4. Februar 2012

Freie Schulwahl in Zürich?

Nach Volksabstimmungen in den Kantonen Baselland, Thurgau und St. Gallen, die allesamt deutlich verloren gingen, kommt nun auch in Zürich eine Volksinitiative "Ja! Freie Schulwahl für alle ab der 4. Klasse" vors Volk. Ab Montag debattiert darüber der Kantonsrat.
Die Initiative will den Eltern das Recht geben, die Schule für ihre Kinder frei wählen zu können. Es müsse möglich sein, der Schulpflicht auch in einem anderen Schulmodell als dem von der Volksschule angebotenen gerecht zu werden. Zukünftig soll der Steuerzahlen für das Schulgeld an Privatschulen aufkommen - soweit dies die Pro-Kopf-Kosten der öffentlichen Schule nicht übersteigt. Die Initianten versprechen sich durch die Konkurrenz zwischen privaten und öffentlichen Schulen auch eine Qualitätssteigerung. 
Die Gegner verweisen auf die gesellschaftlich wichtige Integrationsfunktion der öffentlichen Schule. Ausserdem seien durch eine Annahme beträchtliche Mehrkosten zu tragen.
Auch die öffentliche Primarschule Regensberg reagiert mit innovativen Angeboten auf neue Bedürfnisse. (Bild: NZZ / Karin Hofer)
Sind die öffentlichen Schulen innovativ genug? Bild: Karin Hofer, NZZ
Wie viel Wettbewerb erträgt die Schule? NZZ, 4.2. von Walter Bernet

1 Kommentar:

  1. Walter Bernet schreibt einen Kommentar zum Thema in der NZZ vom 4.2. Privatschulen als Konkurrenz zu den Volksschulen haben in der Schweiz und im Kanton Zürich eine bescheidene Tradition. Anders als etwa in den Niederlanden, wo die grossen konfessionellen Gruppierungen für ausgezeichnete Bildungsleistungen sorgten, ist hierzulande das mit dem liberalen Aufbruch des 19. Jahrhunderts verknüpfte Erfolgsmodell der öffentlichen Volksschule bis in die jüngste Zeit kaum hinterfragt worden. Das hat mit ihrer Qualität als Bildungs- und Integrationsinstitution und mit ihrer Verankerung in Quartieren und Gemeinden zu tun.

    Mit ihrer Volksinitiative für eine freie Schulwahl erzwingt die Elternlobby jetzt auch im Kanton Zürich eine Debatte darüber, ob die Zuweisung zu einer bestimmten Schule weiterhin allein vom Wohnort abhängen soll – ohne grosse Wahlmöglichkeit für die Eltern.
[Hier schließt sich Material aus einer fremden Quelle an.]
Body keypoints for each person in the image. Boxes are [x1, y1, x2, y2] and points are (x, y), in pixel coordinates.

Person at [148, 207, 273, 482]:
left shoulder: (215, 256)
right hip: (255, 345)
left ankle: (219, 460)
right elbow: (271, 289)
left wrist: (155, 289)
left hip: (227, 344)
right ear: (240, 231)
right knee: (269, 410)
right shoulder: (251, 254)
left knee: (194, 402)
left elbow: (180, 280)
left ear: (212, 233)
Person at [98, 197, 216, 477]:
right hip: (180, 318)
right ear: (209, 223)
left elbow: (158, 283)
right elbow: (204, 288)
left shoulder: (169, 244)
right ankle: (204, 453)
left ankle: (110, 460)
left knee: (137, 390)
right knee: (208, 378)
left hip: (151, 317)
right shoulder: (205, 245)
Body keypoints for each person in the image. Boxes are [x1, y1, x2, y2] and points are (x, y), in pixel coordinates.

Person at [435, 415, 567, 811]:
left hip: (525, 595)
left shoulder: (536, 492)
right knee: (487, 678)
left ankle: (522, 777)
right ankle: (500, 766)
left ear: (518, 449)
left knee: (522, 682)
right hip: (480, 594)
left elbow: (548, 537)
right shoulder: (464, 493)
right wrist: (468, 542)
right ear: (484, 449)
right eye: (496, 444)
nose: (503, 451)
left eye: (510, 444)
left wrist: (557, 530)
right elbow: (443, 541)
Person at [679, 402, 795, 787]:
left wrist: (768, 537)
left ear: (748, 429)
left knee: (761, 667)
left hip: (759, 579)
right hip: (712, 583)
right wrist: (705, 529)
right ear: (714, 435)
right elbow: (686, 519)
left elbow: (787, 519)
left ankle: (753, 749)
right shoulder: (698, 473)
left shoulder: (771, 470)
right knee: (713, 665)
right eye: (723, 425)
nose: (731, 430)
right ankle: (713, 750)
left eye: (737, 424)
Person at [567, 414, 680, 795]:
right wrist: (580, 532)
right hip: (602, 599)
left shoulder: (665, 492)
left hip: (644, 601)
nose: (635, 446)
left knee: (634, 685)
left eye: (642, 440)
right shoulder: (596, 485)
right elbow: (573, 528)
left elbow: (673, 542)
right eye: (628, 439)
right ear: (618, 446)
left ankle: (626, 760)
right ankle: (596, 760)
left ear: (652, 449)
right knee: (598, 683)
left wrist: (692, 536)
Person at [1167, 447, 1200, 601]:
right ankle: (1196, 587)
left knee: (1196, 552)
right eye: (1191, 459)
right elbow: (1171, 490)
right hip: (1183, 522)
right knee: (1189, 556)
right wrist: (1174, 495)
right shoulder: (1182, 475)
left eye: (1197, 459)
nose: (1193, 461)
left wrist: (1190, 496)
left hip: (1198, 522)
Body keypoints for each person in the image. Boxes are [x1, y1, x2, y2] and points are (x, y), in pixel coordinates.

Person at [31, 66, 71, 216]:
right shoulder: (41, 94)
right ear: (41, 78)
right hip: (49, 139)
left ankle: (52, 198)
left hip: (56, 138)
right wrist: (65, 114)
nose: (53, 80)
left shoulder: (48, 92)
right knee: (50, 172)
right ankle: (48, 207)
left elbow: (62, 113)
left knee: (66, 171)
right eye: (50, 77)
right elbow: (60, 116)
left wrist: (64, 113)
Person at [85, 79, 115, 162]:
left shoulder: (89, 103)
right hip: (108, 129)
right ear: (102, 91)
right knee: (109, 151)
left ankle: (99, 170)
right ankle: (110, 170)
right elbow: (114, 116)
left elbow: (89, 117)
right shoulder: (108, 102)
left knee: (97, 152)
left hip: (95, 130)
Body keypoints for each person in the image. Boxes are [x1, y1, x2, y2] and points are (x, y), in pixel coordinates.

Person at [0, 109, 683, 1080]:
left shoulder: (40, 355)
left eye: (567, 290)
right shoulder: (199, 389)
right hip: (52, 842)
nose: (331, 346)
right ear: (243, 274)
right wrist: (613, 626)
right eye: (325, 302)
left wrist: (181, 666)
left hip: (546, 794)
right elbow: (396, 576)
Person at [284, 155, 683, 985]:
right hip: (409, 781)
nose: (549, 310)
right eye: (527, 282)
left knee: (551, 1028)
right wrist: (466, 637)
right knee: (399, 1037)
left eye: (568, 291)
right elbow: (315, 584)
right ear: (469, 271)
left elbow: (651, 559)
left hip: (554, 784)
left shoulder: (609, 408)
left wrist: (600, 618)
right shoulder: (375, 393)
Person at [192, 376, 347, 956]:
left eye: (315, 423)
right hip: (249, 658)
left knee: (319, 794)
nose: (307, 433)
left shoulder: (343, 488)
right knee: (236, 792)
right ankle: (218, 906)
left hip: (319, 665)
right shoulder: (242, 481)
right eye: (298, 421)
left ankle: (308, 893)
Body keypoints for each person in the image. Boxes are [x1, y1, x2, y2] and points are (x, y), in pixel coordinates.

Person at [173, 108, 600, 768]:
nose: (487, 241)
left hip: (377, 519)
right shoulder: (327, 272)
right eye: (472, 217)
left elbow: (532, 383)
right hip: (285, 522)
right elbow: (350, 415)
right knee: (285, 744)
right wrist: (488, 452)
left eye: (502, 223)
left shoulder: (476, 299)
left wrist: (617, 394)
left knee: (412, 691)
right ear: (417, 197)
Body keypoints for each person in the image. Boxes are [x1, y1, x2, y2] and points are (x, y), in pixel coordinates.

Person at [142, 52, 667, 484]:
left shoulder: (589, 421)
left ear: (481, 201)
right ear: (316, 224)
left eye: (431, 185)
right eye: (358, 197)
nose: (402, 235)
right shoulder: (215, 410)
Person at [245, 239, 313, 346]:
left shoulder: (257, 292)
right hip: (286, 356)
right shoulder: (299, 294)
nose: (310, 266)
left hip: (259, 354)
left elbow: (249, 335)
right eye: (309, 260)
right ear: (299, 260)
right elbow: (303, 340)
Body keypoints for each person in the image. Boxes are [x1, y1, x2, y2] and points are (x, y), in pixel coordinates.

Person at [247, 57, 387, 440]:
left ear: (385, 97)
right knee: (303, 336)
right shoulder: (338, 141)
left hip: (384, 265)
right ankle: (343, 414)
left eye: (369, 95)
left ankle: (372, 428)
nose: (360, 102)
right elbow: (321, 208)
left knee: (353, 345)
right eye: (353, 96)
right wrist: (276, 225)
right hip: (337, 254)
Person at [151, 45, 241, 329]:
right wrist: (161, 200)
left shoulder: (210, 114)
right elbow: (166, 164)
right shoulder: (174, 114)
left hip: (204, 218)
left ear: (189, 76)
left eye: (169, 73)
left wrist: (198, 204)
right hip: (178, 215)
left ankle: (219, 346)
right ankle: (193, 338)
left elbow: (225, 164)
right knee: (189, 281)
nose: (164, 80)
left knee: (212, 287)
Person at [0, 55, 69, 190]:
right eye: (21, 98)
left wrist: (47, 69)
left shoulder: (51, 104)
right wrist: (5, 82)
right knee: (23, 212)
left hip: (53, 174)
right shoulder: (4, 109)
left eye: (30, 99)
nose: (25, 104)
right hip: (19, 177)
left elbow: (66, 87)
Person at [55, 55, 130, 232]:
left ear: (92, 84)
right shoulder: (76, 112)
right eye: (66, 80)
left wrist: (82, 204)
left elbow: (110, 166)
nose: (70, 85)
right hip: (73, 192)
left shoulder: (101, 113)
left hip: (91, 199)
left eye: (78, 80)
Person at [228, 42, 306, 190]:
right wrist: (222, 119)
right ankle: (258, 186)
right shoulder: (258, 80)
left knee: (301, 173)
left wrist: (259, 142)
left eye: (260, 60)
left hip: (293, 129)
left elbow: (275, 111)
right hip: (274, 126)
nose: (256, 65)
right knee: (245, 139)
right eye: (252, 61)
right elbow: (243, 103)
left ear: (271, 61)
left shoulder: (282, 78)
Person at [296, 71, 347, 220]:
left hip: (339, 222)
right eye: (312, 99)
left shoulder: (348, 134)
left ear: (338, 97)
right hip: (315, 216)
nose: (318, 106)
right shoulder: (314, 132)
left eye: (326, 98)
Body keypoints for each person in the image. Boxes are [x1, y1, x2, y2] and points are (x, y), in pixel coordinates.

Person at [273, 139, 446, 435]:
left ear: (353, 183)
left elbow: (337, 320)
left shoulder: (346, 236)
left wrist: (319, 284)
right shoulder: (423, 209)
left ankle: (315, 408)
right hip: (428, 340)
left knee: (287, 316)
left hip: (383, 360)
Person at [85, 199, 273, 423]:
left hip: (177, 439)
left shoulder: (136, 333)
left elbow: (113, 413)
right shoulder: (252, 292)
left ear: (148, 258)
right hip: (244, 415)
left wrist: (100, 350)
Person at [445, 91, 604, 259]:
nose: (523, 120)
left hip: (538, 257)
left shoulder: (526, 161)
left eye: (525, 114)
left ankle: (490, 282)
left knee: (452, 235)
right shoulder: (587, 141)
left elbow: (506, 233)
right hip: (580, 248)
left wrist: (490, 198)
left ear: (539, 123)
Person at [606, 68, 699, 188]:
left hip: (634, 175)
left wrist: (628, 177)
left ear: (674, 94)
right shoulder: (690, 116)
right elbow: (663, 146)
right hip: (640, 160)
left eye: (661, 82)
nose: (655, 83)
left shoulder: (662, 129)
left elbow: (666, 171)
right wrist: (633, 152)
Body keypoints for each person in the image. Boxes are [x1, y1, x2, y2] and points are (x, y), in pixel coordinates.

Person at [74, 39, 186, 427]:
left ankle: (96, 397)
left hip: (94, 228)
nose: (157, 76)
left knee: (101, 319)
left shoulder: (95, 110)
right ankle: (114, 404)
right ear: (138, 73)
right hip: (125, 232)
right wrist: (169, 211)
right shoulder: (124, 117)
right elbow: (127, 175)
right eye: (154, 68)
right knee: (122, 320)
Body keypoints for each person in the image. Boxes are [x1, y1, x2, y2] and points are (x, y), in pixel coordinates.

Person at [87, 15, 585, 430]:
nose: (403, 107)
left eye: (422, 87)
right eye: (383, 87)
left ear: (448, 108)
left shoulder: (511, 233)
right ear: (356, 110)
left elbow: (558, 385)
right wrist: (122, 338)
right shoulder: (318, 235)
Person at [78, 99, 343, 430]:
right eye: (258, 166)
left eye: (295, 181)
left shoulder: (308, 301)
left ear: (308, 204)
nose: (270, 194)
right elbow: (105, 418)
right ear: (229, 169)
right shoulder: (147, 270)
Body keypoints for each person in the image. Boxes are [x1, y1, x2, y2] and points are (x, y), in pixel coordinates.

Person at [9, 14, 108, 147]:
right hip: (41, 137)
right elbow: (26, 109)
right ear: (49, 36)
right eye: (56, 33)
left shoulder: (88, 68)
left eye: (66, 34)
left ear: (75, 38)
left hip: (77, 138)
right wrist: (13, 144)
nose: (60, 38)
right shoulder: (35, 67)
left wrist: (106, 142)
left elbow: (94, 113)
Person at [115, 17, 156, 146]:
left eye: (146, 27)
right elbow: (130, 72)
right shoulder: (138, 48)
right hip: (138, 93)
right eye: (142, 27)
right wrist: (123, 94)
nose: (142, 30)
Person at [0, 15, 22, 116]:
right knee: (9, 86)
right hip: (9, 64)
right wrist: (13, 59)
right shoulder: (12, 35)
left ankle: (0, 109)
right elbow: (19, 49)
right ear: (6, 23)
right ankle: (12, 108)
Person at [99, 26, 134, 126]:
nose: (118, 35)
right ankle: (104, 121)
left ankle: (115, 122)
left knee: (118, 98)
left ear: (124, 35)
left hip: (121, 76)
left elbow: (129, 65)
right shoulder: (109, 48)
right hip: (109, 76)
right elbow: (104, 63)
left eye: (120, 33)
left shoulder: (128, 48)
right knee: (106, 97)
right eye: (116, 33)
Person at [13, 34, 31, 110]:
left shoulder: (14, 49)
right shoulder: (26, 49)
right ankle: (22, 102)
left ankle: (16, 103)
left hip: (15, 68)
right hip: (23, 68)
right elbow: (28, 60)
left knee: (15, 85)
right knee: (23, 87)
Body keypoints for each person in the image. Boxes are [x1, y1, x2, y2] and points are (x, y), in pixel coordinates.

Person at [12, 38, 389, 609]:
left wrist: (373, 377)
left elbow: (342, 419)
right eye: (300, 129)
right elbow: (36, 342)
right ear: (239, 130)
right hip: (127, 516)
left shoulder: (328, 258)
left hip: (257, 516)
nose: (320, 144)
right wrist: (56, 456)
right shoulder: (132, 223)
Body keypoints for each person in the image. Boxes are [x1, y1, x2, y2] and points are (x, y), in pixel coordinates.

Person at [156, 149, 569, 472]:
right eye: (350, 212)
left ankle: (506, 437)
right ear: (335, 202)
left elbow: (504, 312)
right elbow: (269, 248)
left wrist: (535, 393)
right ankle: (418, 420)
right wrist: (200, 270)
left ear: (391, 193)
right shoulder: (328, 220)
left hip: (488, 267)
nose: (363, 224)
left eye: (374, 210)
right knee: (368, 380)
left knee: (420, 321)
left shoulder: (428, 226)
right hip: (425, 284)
Es ist voraussehbar, dass die Initiative von Parlament und Volk wuchtig abgelehnt wird. Das liegt an ihrer Radikalität. Mit dem Generalargument eines elterlichen Menschenrechts auf freie Schulwahl verlangt sie sowohl die Freiheit, unter den öffentlichen Schulen auszuwählen, als auch die Möglichkeit, auf Kosten der Steuerzahler eine der öffentlichen vergleichbare private Schule zu besuchen.

    In dieser Einseitigkeit weckt die Eltern-Initiative die geschlossene Abwehr praktisch aller anderen Akteure im Schulbereich mit Ausnahme einiger Privatschulen – vor allem der den Initianten nahestehenden Steiner-Schulen. Die freie Schulwahl führe zu unlösbaren praktischen Problemen, heisst es dann. Und das Manko privater Schulen an demokratischer Beeinflussbarkeit und gesellschaftlicher Einbettung rechtfertige die Bezahlung des Schulgeldes durch die öffentliche Hand nicht.

    Letztlich geht es aber um das Wohl der Kinder. Allen wird die Volksschule nicht gerecht, das zeigt die immer noch steigende Zahl von Sonderschulungen. Es wäre wünschbar, dass die Diskussion über die freie Schulwahl nicht durch den Austausch von Killerargumenten geprägt bliebe. Sie hat schlicht zu klären, wann eine Gemeinde Hand und Geld für den Schulbesuch ausserhalb ihrer eigenen Schule bieten muss.